Turbines Too Loud? Here, Take $5,000, The New York Times
In rural Oregon, locals complaining about the noise produced by wind turbines – the very existence of which has proven controversial – have been offered $5000 per person by the energy company Caithness Energy to waive their rights to complain about noise. While some locals accept the $5,000, some argue that there is little or no noise, and others assert that opponents of the turbines are merely seeking retribution for being barred from leasing their land to the wind companies. Other opponents to wind development counter that the turbines aren’t only a noise nuisance, but that the movement of the blades causes air vibrations leading to nausea and dizziness.
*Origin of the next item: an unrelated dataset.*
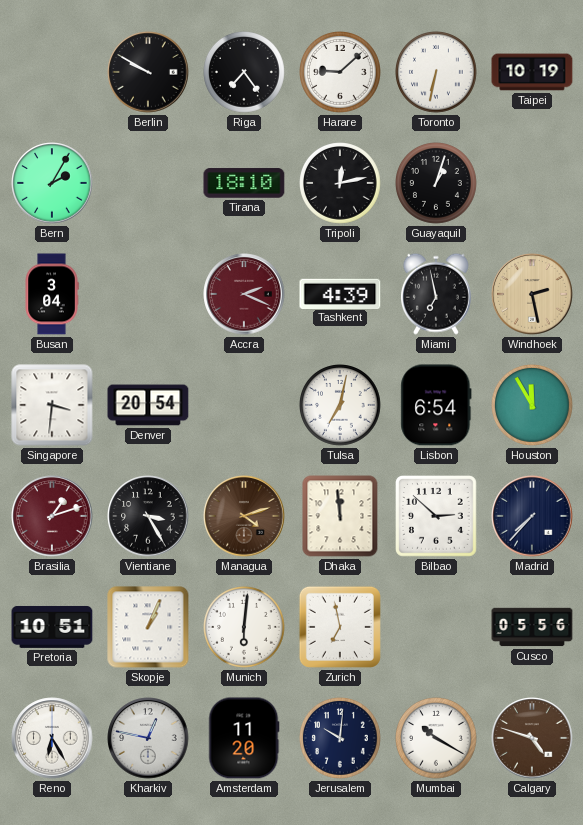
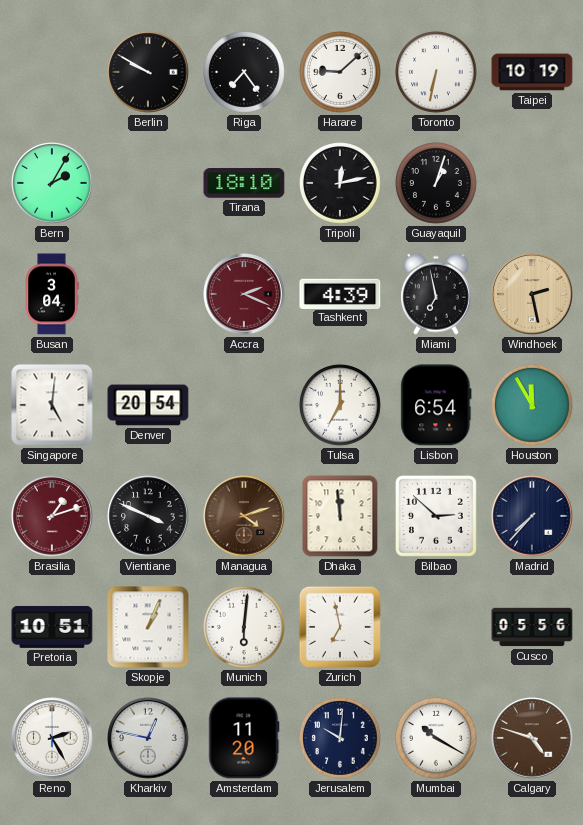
Singapore: 3:31 -> 5:01
Tulsa: 7:02 -> 7:00
Vientiane: 3:25 -> 3:49
Reno: 6:25 -> 2:25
Complicating matters is the fact that the agency that would be regulating turbine noise and vibrations – housed under the state Department of Environmental Quality – was disbanded in 1991.
U.N. Body Probes Cases of Paying Greenhouse Gas Emitters, Which Then Produce More, Scientific American
The executive board of the Clean Development Mechanism (CDM), a U.N. affiliate, has begun examining what might be the most controversial abuse of the Kyoto protocol since it went into force in 2005. At stake are several companies charged with creating excess hydrofluorocarbon-23 (HFC-23), a regulated greenhouse gas that is a byproduct of refrigerant and propellant production. By producing excess HFC-23, and then destroying it, environmental groups claim, certain companies seek to obtain more CDM offset credits — and more profit. As ClimateWire and Scientific American note, billions of dollars in offset credits have already been given to 19 plants producing and destroying HFC-23, mainly in China, India, South Korea, Argentina, and Mexico. Still, the point may be moot. Without another protocol to fill the place of the Kyoto protocol when it expires, CDM credits might cease to exist entirely in the coming years.
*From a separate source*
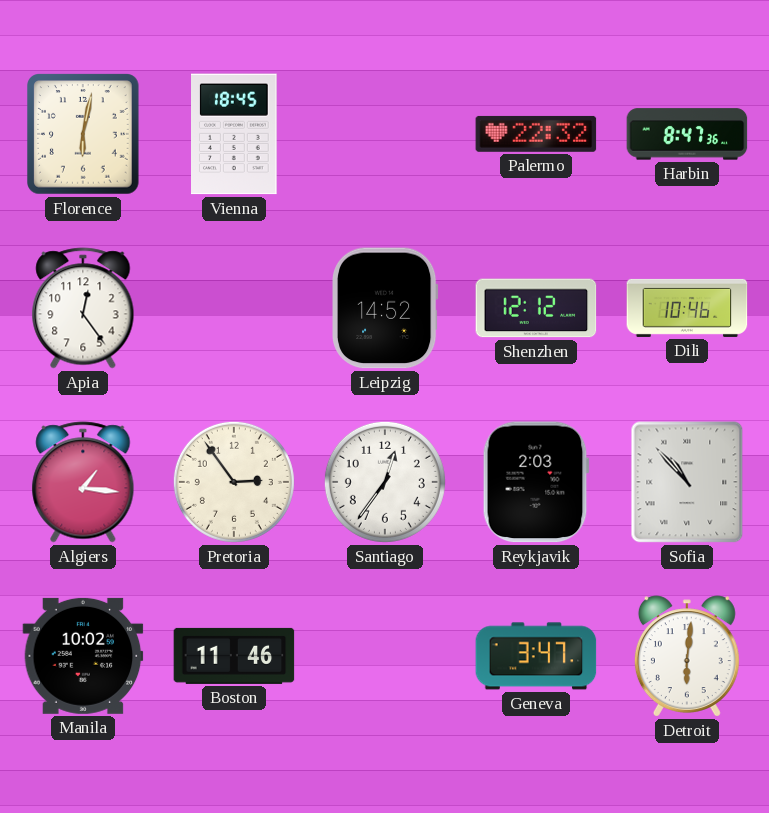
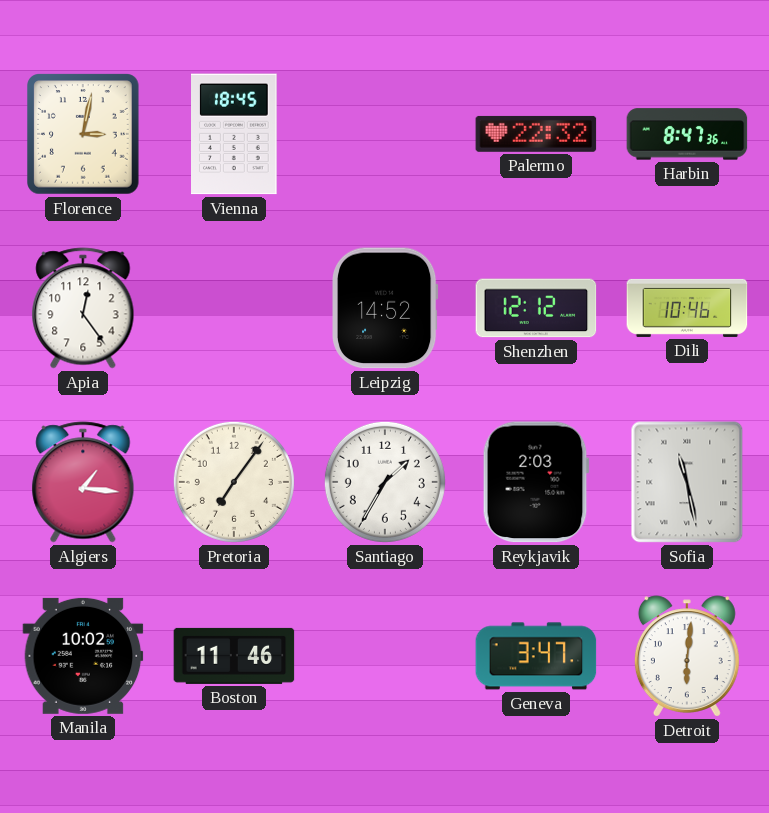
Florence: 6:02 -> 3:02
Pretoria: 2:54 -> 7:06
Santiago: 12:36 -> 1:35
Sofia: 10:53 -> 11:28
Black carbon soot, it has been found, plays an increasingly important role in global warming. The aerosol, produced when fossil fuels or biomass – like wood – are burned is an effective absorber of incoming solar radiation. A new study published in Nature Geoscience last week has reached two significant findings: that the amount of solar radiation absorbed increases as the ratio of black carbon to sulphate rises, and that black carbon produced from the burning of fossil fuels is twice as effective at absorbing solar radiation than the burning of wood biomass. The silver lining to the study, however, is that once emissions of fossil fuel black carbon is halted, it almost immediately dissipates in the atmosphere. This could potentially reduce global warming. As treehugger notes, this study traces black carbon emissions back to their sources and determines what are the most potent black carbon sources – enabling politicians and policy-makers to more effectively target greenhouse gases for reduction.